Apart from the pictures, every record here must be copied word for word.

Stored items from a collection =

-----

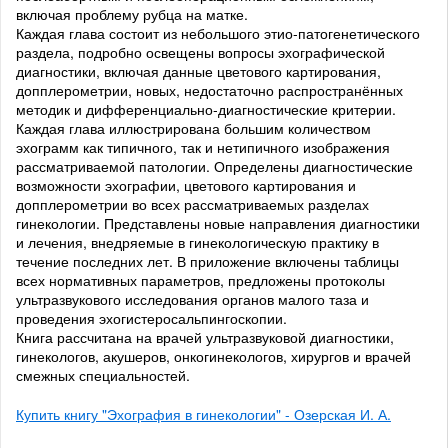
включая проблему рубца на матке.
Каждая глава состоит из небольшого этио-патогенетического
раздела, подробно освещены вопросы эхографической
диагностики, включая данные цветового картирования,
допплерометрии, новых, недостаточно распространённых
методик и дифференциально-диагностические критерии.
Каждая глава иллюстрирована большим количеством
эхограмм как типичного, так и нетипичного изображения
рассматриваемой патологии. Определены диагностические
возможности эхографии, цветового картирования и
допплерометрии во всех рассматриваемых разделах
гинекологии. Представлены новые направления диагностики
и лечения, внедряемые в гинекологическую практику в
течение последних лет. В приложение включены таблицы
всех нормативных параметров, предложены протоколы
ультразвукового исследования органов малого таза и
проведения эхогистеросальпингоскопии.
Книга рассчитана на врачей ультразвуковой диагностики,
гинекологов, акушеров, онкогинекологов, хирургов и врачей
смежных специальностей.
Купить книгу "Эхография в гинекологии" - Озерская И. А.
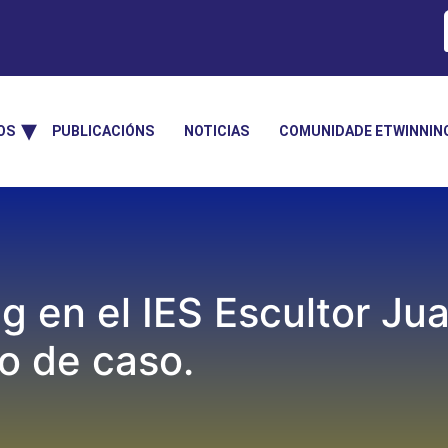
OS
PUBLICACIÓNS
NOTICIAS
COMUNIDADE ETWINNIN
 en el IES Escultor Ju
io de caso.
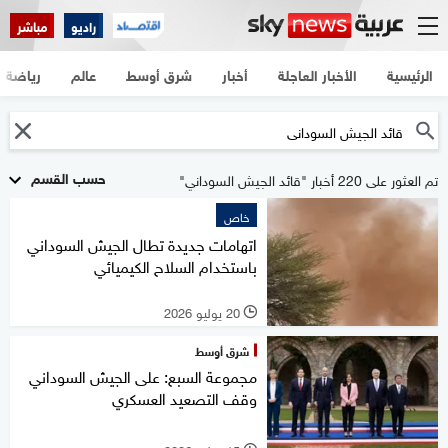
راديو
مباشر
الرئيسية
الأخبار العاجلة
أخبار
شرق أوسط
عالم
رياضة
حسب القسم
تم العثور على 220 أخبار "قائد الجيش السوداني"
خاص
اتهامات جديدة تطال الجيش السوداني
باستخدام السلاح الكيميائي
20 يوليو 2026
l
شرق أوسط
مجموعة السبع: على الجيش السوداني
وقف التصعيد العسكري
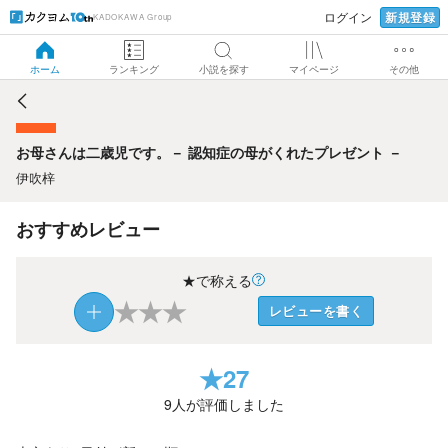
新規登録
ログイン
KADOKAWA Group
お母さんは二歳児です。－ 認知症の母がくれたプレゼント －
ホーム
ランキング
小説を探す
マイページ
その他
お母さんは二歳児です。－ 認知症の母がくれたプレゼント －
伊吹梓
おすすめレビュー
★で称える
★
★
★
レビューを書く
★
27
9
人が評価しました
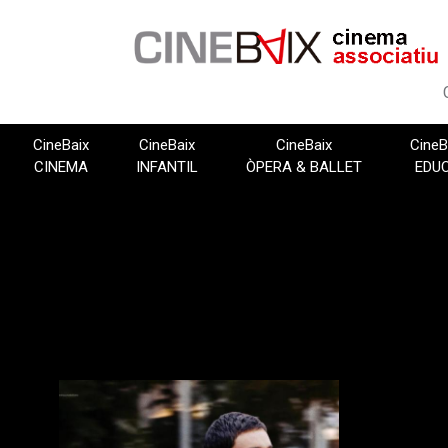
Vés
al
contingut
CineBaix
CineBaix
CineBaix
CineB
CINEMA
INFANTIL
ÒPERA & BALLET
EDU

-----

TASK ANSWER =
включая проблему рубца на матке.
Каждая глава состоит из небольшого этио-патогенетического
раздела, подробно освещены вопросы эхографической
диагностики, включая данные цветового картирования,
допплерометрии, новых, недостаточно распространённых
методик и дифференциально-диагностические критерии.
Каждая глава иллюстрирована большим количеством
эхограмм как типичного, так и нетипичного изображения
рассматриваемой патологии. Определены диагностические
возможности эхографии, цветового картирования и
допплерометрии во всех рассматриваемых разделах
гинекологии. Представлены новые направления диагностики
и лечения, внедряемые в гинекологическую практику в
течение последних лет. В приложение включены таблицы
всех нормативных параметров, предложены протоколы
ультразвукового исследования органов малого таза и
проведения эхогистеросальпингоскопии.
Книга рассчитана на врачей ультразвуковой диагностики,
гинекологов, акушеров, онкогинекологов, хирургов и врачей
смежных специальностей.
Купить книгу "Эхография в гинекологии" - Озерская И. А.
OS
PUBLICACIÓNS
NOTICIAS
COMUNIDADE ETWINNIN
 en el IES Escultor Ju
io de caso.
راديو
مباشر
الرئيسية
الأخبار العاجلة
أخبار
شرق أوسط
عالم
رياضة
حسب القسم
تم العثور على 220 أخبار "قائد الجيش السوداني"
خاص
اتهامات جديدة تطال الجيش السوداني
باستخدام السلاح الكيميائي
20 يوليو 2026
l
شرق أوسط
مجموعة السبع: على الجيش السوداني
وقف التصعيد العسكري
新規登録
ログイン
KADOKAWA Group
お母さんは二歳児です。－ 認知症の母がくれたプレゼント －
ホーム
ランキング
小説を探す
マイページ
その他
お母さんは二歳児です。－ 認知症の母がくれたプレゼント －
伊吹梓
おすすめレビュー
★で称える
★
★
★
レビューを書く
★
27
9
人が評価しました
Vés
al
contingut
CineBaix
CineBaix
CineBaix
CineB
CINEMA
INFANTIL
ÒPERA & BALLET
EDU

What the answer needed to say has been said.